Immunohistochemical labeling of S100A8, S100A9, or LCN2 in the PFCTX. A–C, S100A8 immunolabeled sections of the PFCTX. Low level of S100A8 labeling is present in the cortex of untreated controls (A), but an increased number of stained cells is present in the PFCTX of facial carrageenan-injected mice (B, arrows). C, Higher-magnification micrograph from a facial carrageenan-injected mouse showed colocalization of S100A8 with MPO, a neutrophil marker (red–green overlay, arrow). D–F, S100A9 immunolabeled sections of the PFCTX. Low level of S100A9 labeling is present in the cortex of untreated controls (D), but an increased number of stained cells is present in the PFCTX of facial carrageenan-injected mice (E, arrows). F, Higher-magnification micrograph from a facial carrageenan-injected mouse showed colocalization of S100A9 with MPO (red–green overlay, arrow). G–I, LCN2 immunolabeled sections of the PFCTX. Low level of LCN2 labeling is present in the cortex of untreated controls (G), but an increased number of stained cells is present in the PFCTX of facial carrageenan-injected mice (H, arrows). I, Higher-magnification micrograph from a facial carrageenan-injected mouse showed colocalization of LCN2 with MPO (red–green overlay, arrow). J, Significantly increased number of S100A8-, S100A9-, and LCN2-expressing cells are detected in the PFCTX of carrageenan-injected mice compared with untreated controls. Analyzed by Student's t test. *p < 0.05; **p < 0.01. The areas examined were 2 × 1.6 mm (3.2 mm²), and the arrows in the figures indicate some of the immunopositive cells. Scale bar: A, B, D, E, G, H, 400 μm; C, F, I, 10 μm.

Figure 5.

Comparison of non-perfused versus perfused PFCTX and results from blood. A, Effects of perfusion on mRNA expression of immune-related genes in the PFCTX after facial carrageenan injection compared with untreated perfused controls. B, Analyses of blood of facial carrageenan-injected versus untreated control mice. Analyzed by one-way ANOVA with Bonferroni's multiple comparison post hoc test. Asterisks indicate significant difference compared with controls: *p <0.05; **p < 0.01; ***p < 0.001.

Figure 6.

Immunohistochemical labeling of S100A9 in the PFCTX of non-perfused versus perfused mice that received facial carrageenan injection 3 d earlier. A, Micrograph of non-perfused PFCTX from facial carrageenan-injected mice showing S100A9 immunolabeled cells (green), localized in capillaries immunostained with vWF (red, arrowhead) or the brain parenchyma (arrow) (B). B, Micrograph of perfused PFCTX from facial carrageenan-injected mice showing S100A9 immunolabeled cells (green), localized in capillaries immunostained with vWF (red, arrowhead) or the brain parenchyma (arrow). C, Number of S100A9-expressing cells in blood vessels or brain parenchyma/unit area (3.2 mm²). No significant difference in number of S100A9-positive cells was found between perfused and non-perfused PFCTX. Scale bar: A, B, 20 μm.

Figure 7.

Responses to von Frey hair stimulation of the face after facial carrageenan injection, followed by bilateral injection of mS100A9p into the lateral ventricles (A), dorsolateral PFCTX (B), or somatosensory cortex (C). The y-axis represents number of responses to von Frey hair stimulation of the carrageenan-injected areas of the face.
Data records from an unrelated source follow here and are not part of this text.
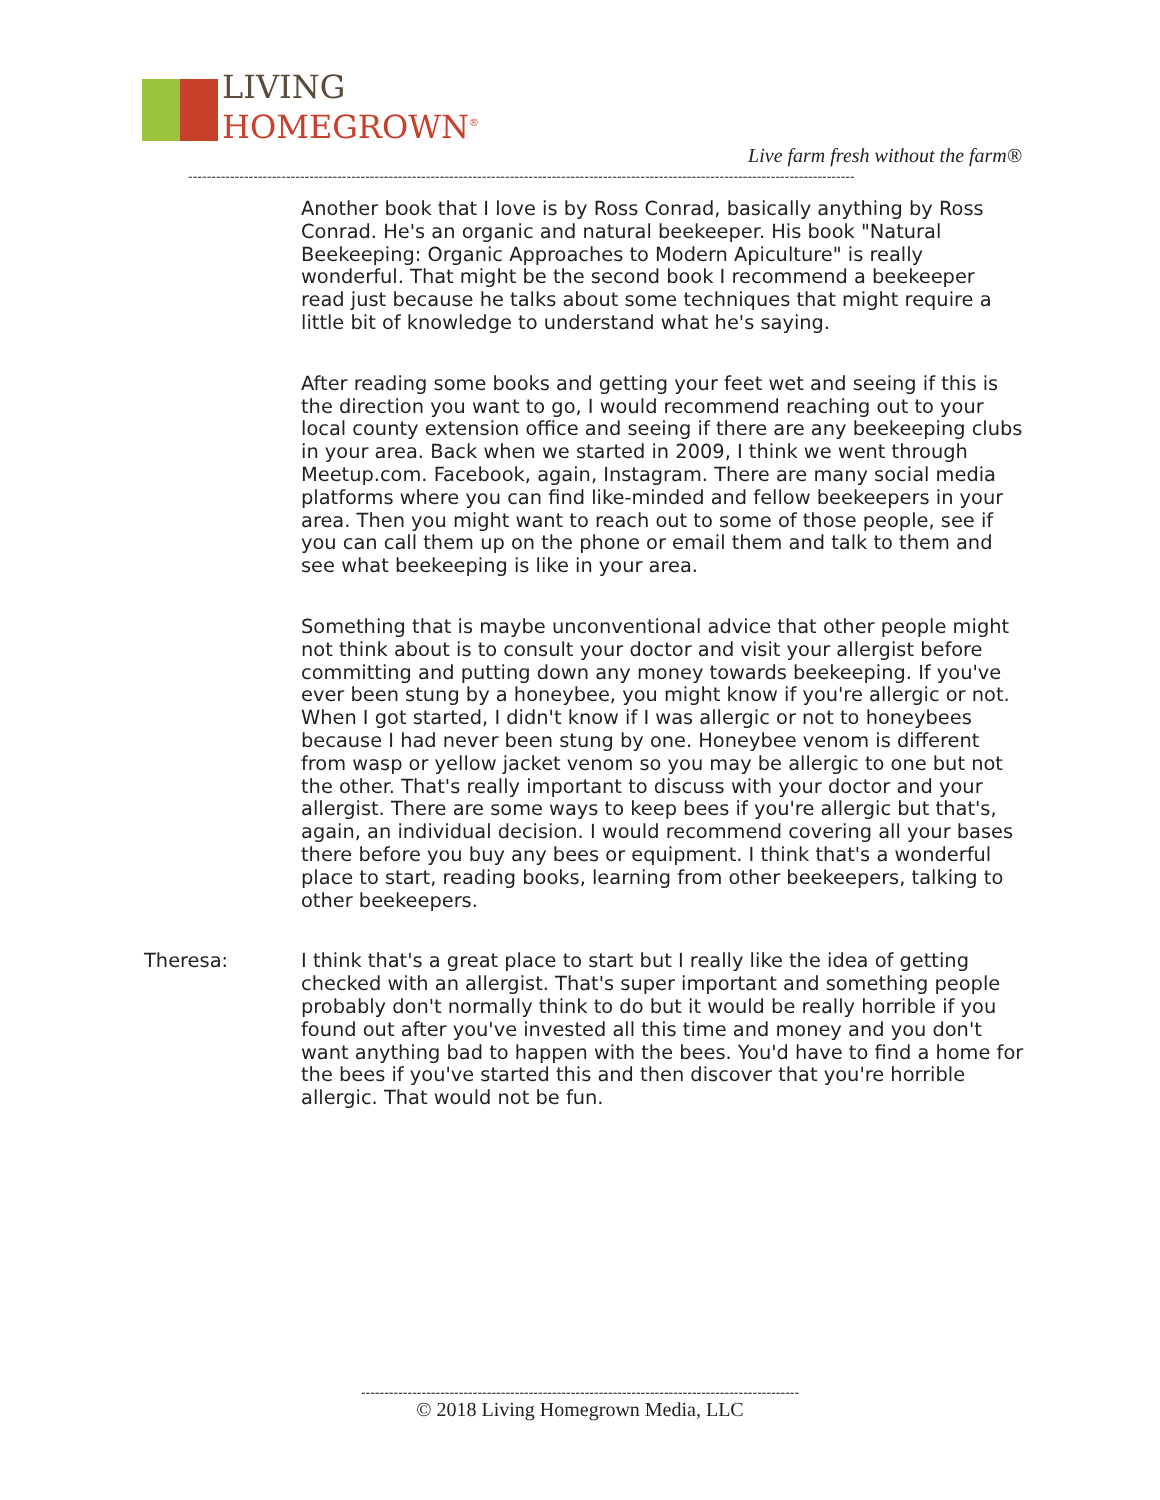LIVING
HOMEGROWN<sup>®</sup>
Live farm fresh without the farm®
-----------------------------------------------------------------------------------------------------------------------------------------------
Another book that I love is by Ross Conrad, basically anything by Ross Conrad. He's an organic and natural beekeeper. His book "Natural Beekeeping: Organic Approaches to Modern Apiculture" is really wonderful. That might be the second book I recommend a beekeeper read just because he talks about some techniques that might require a little bit of knowledge to understand what he's saying.
After reading some books and getting your feet wet and seeing if this is the direction you want to go, I would recommend reaching out to your local county extension office and seeing if there are any beekeeping clubs in your area. Back when we started in 2009, I think we went through Meetup.com. Facebook, again, Instagram. There are many social media platforms where you can find like-minded and fellow beekeepers in your area. Then you might want to reach out to some of those people, see if you can call them up on the phone or email them and talk to them and see what beekeeping is like in your area.
Something that is maybe unconventional advice that other people might not think about is to consult your doctor and visit your allergist before committing and putting down any money towards beekeeping. If you've ever been stung by a honeybee, you might know if you're allergic or not. When I got started, I didn't know if I was allergic or not to honeybees because I had never been stung by one. Honeybee venom is different from wasp or yellow jacket venom so you may be allergic to one but not the other. That's really important to discuss with your doctor and your allergist. There are some ways to keep bees if you're allergic but that's, again, an individual decision. I would recommend covering all your bases there before you buy any bees or equipment. I think that's a wonderful place to start, reading books, learning from other beekeepers, talking to other beekeepers.
Theresa: I think that's a great place to start but I really like the idea of getting checked with an allergist. That's super important and something people probably don't normally think to do but it would be really horrible if you found out after you've invested all this time and money and you don't want anything bad to happen with the bees. You'd have to find a home for the bees if you've started this and then discover that you're horrible allergic. That would not be fun.
----------------------------------------------------------------------------------------------
© 2018 Living Homegrown Media, LLC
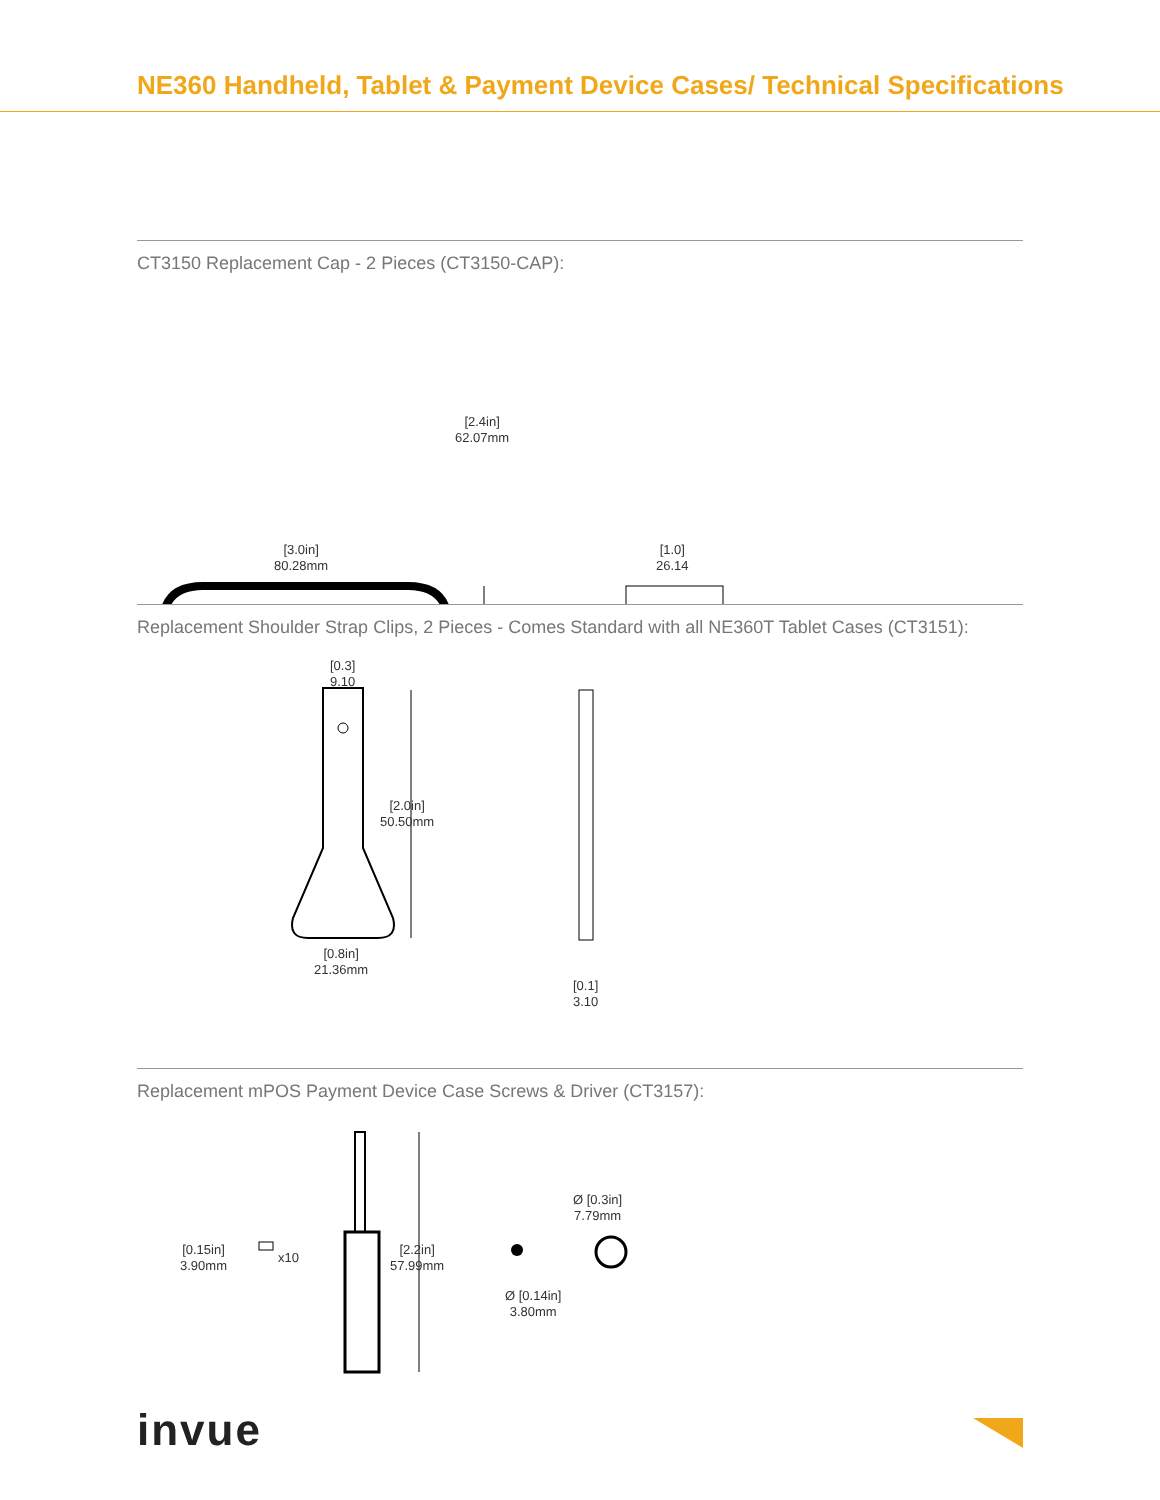NE360 Handheld, Tablet & Payment Device Cases/ Technical Specifications
CT3150 Replacement Cap - 2 Pieces (CT3150-CAP):
[2.4in]
62.07mm
[3.0in]
80.28mm
[1.0]
26.14
Replacement Shoulder Strap Clips, 2 Pieces - Comes Standard with all NE360T Tablet Cases (CT3151):
[0.3]
9.10
[2.0in]
50.50mm
[0.8in]
21.36mm
[0.1]
3.10
Replacement mPOS Payment Device Case Screws & Driver (CT3157):
[0.15in]
3.90mm
x10
[2.2in]
57.99mm
Ø [0.14in]
3.80mm
Ø [0.3in]
7.79mm
invue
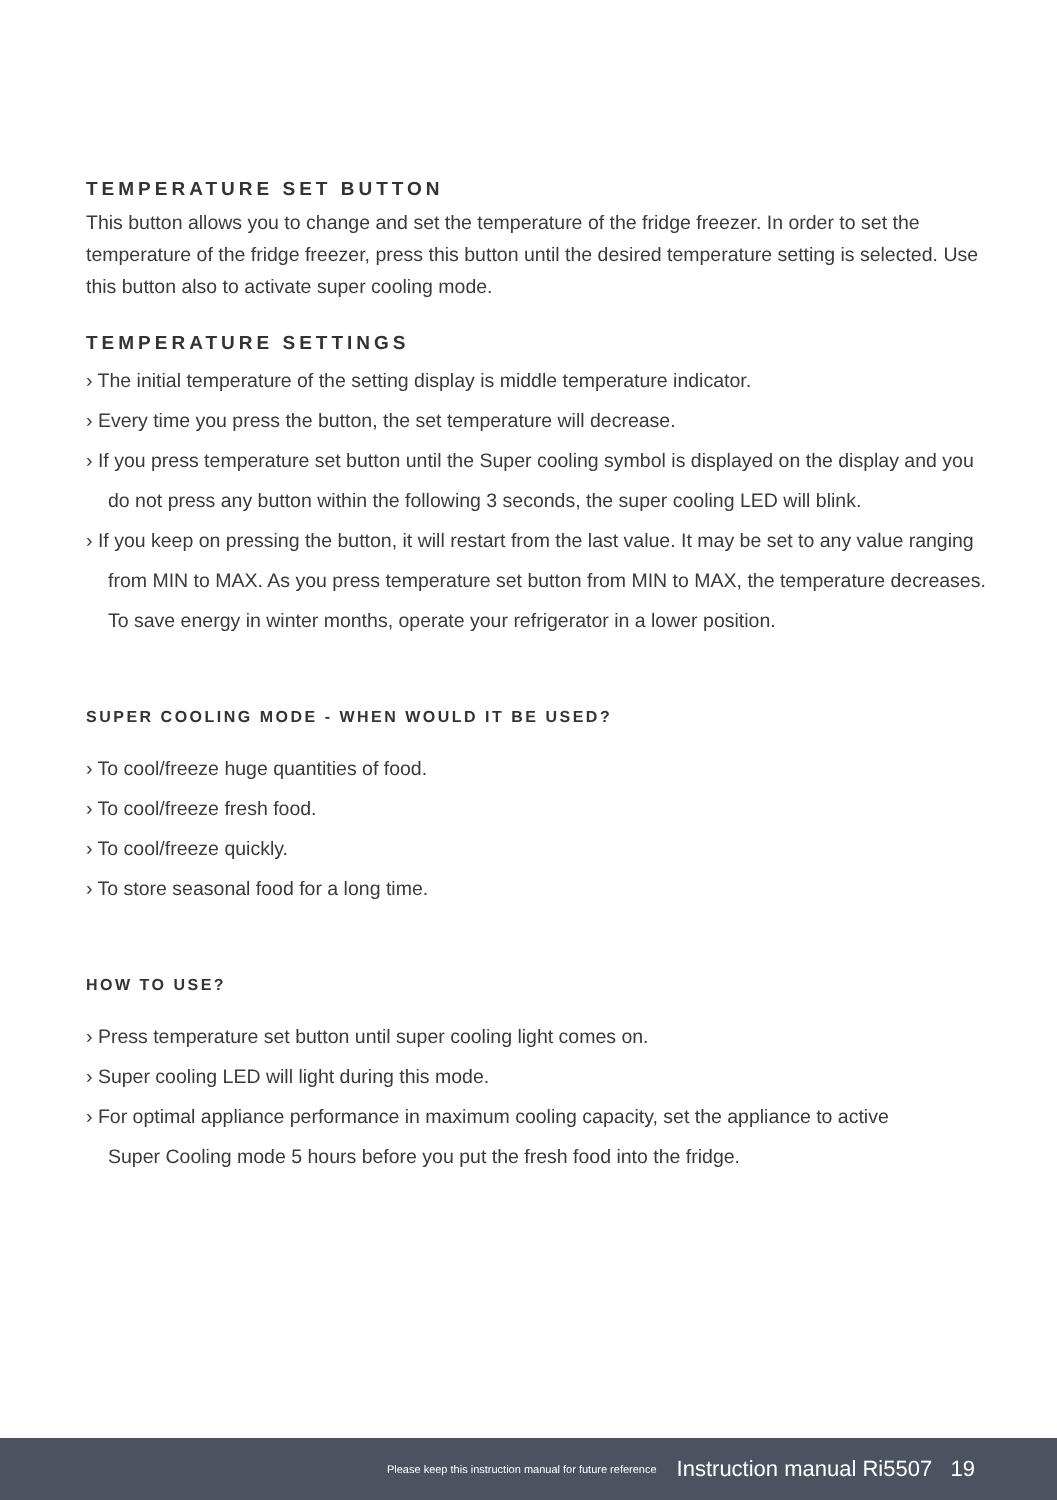TEMPERATURE SET BUTTON
This button allows you to change and set the temperature of the fridge freezer. In order to set the temperature of the fridge freezer, press this button until the desired temperature setting is selected. Use this button also to activate super cooling mode.
TEMPERATURE SETTINGS
› The initial temperature of the setting display is middle temperature indicator.
› Every time you press the button, the set temperature will decrease.
› If you press temperature set button until the Super cooling symbol is displayed on the display and you do not press any button within the following 3 seconds, the super cooling LED will blink.
› If you keep on pressing the button, it will restart from the last value. It may be set to any value ranging from MIN to MAX. As you press temperature set button from MIN to MAX, the temperature decreases. To save energy in winter months, operate your refrigerator in a lower position.
SUPER COOLING MODE - WHEN WOULD IT BE USED?
› To cool/freeze huge quantities of food.
› To cool/freeze fresh food.
› To cool/freeze quickly.
› To store seasonal food for a long time.
HOW TO USE?
› Press temperature set button until super cooling light comes on.
› Super cooling LED will light during this mode.
› For optimal appliance performance in maximum cooling capacity, set the appliance to active Super Cooling mode 5 hours before you put the fresh food into the fridge.
Please keep this instruction manual for future reference Instruction manual Ri5507 19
Mice that received facial carrageenan injection plus intracerebroventricular injection of 2 μg of mS100A9p (per side) in the lateral ventricles or intracortical injection of 1 μg of mS100A9p (per side) in the dorsolateral PFCTX showed significantly reduced nociceptive responses 12 h after injection compared with facial carrageenan plus intracerebroventricular or intracortical saline-injected mice (p < 0.05). In contrast, intracortical injection of 1 μg of mS100A9p (per side) into the somatosensory cortex was ineffective in producing antinociception. U, Untreated mice; C, carrageenan-injected mice; BI, before injection; 1D to 12D, 1–12 d after injection. Analyzed by one-way ANOVA with Bonferroni's multiple comparison post hoc test. *p < 0.05.